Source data
========================

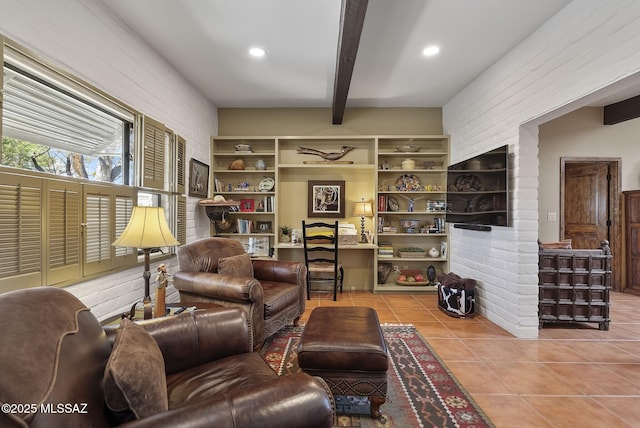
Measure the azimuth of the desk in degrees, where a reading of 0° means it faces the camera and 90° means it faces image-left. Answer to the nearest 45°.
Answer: approximately 0°

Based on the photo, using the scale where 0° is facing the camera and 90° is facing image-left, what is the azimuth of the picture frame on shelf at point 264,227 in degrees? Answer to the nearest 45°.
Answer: approximately 0°

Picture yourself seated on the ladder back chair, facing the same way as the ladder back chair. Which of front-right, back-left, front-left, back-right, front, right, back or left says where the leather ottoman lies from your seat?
back

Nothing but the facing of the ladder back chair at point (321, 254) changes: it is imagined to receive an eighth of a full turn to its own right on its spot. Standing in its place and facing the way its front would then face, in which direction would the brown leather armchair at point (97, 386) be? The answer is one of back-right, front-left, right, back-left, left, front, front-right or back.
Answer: back-right

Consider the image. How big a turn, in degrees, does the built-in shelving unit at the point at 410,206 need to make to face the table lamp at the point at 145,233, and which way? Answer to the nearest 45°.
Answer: approximately 45° to its right

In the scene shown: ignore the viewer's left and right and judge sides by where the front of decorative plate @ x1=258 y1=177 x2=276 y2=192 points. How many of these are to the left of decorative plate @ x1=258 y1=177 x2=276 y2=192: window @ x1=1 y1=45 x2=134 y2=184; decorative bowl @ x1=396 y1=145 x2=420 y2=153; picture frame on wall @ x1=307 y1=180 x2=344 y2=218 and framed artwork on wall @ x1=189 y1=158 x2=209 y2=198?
2

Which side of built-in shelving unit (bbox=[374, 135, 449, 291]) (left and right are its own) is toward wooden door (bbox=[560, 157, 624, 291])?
left

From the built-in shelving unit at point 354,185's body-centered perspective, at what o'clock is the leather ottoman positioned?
The leather ottoman is roughly at 12 o'clock from the built-in shelving unit.

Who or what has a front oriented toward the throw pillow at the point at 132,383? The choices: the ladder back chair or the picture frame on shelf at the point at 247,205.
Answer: the picture frame on shelf

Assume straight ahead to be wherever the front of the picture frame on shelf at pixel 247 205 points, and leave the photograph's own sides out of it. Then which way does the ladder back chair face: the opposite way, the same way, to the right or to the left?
the opposite way

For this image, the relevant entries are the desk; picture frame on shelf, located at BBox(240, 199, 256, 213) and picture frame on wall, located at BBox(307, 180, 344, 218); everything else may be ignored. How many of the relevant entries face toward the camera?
3

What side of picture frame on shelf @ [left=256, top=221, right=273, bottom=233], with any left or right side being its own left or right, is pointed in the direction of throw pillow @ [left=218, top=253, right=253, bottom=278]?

========================

Task description ->
Exactly and only the lines from the line containing "From the built-in shelving unit at" through the final line of the records above must be returned.

Answer space ->
From the built-in shelving unit at point 354,185's body-centered perspective, at what o'clock is the leather ottoman positioned?
The leather ottoman is roughly at 12 o'clock from the built-in shelving unit.

Who or what has a front oriented toward the throw pillow at the point at 132,383? The choices: the ladder back chair or the picture frame on shelf at the point at 247,205.
Answer: the picture frame on shelf

Assume straight ahead to be wherever the front of the picture frame on shelf at pixel 247 205 points, and leave the photograph's own sides out of it. Then which way does the ladder back chair face: the opposite way, the same way, to the right or to the left?
the opposite way

For this image, the relevant entries are the desk; picture frame on shelf, located at BBox(240, 199, 256, 213) and picture frame on wall, located at BBox(307, 180, 344, 218); everything else may be ignored. How many of the relevant entries face toward the camera?
3

What side of picture frame on shelf @ [left=256, top=221, right=273, bottom=233], with any left or right side being its own left or right, is pointed in the direction of throw pillow @ [left=218, top=253, right=253, bottom=278]?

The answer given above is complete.